**EXERCISE AIM:** Output exactly the lines below, starting with the line that has "695248146: 8 -> 6" and going on through the line that has "695248148: 1 -> 3", both included, and no other lines.

**SUPPLIED DATA:**
= Beginning of Section =

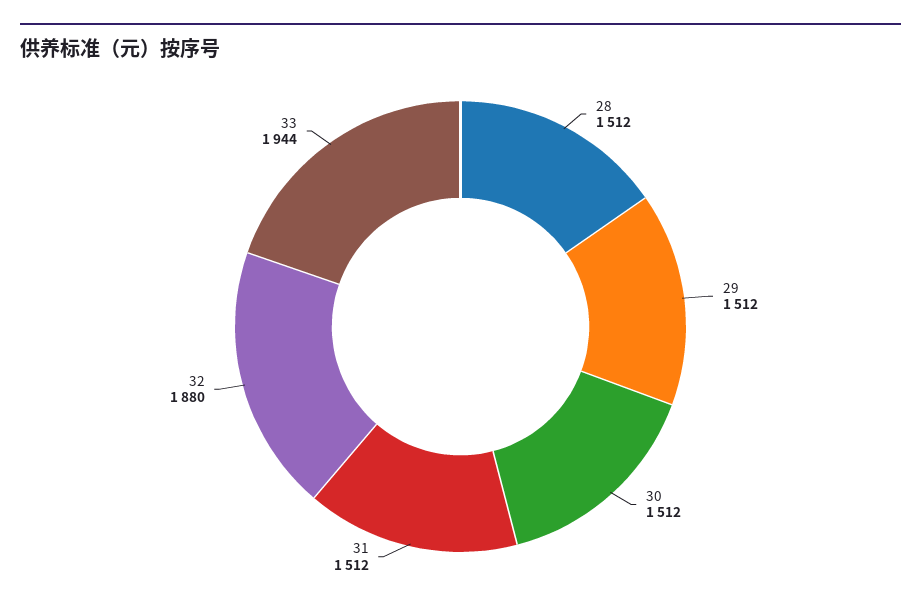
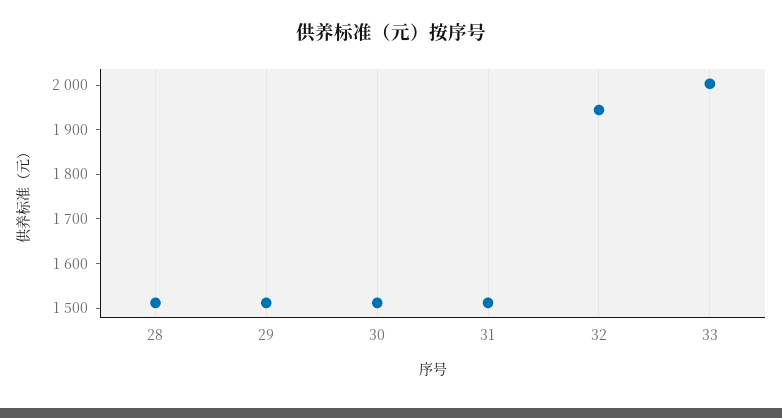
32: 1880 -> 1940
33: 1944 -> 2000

= End of Section =
= Beginning of Section =

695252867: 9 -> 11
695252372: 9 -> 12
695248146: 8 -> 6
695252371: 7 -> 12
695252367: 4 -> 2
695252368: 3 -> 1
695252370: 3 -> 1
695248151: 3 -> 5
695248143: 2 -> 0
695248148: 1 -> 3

= End of Section =

**THE COMPLETED TASK:**
695248146: 8 -> 6
695252371: 7 -> 12
695252367: 4 -> 2
695252368: 3 -> 1
695252370: 3 -> 1
695248151: 3 -> 5
695248143: 2 -> 0
695248148: 1 -> 3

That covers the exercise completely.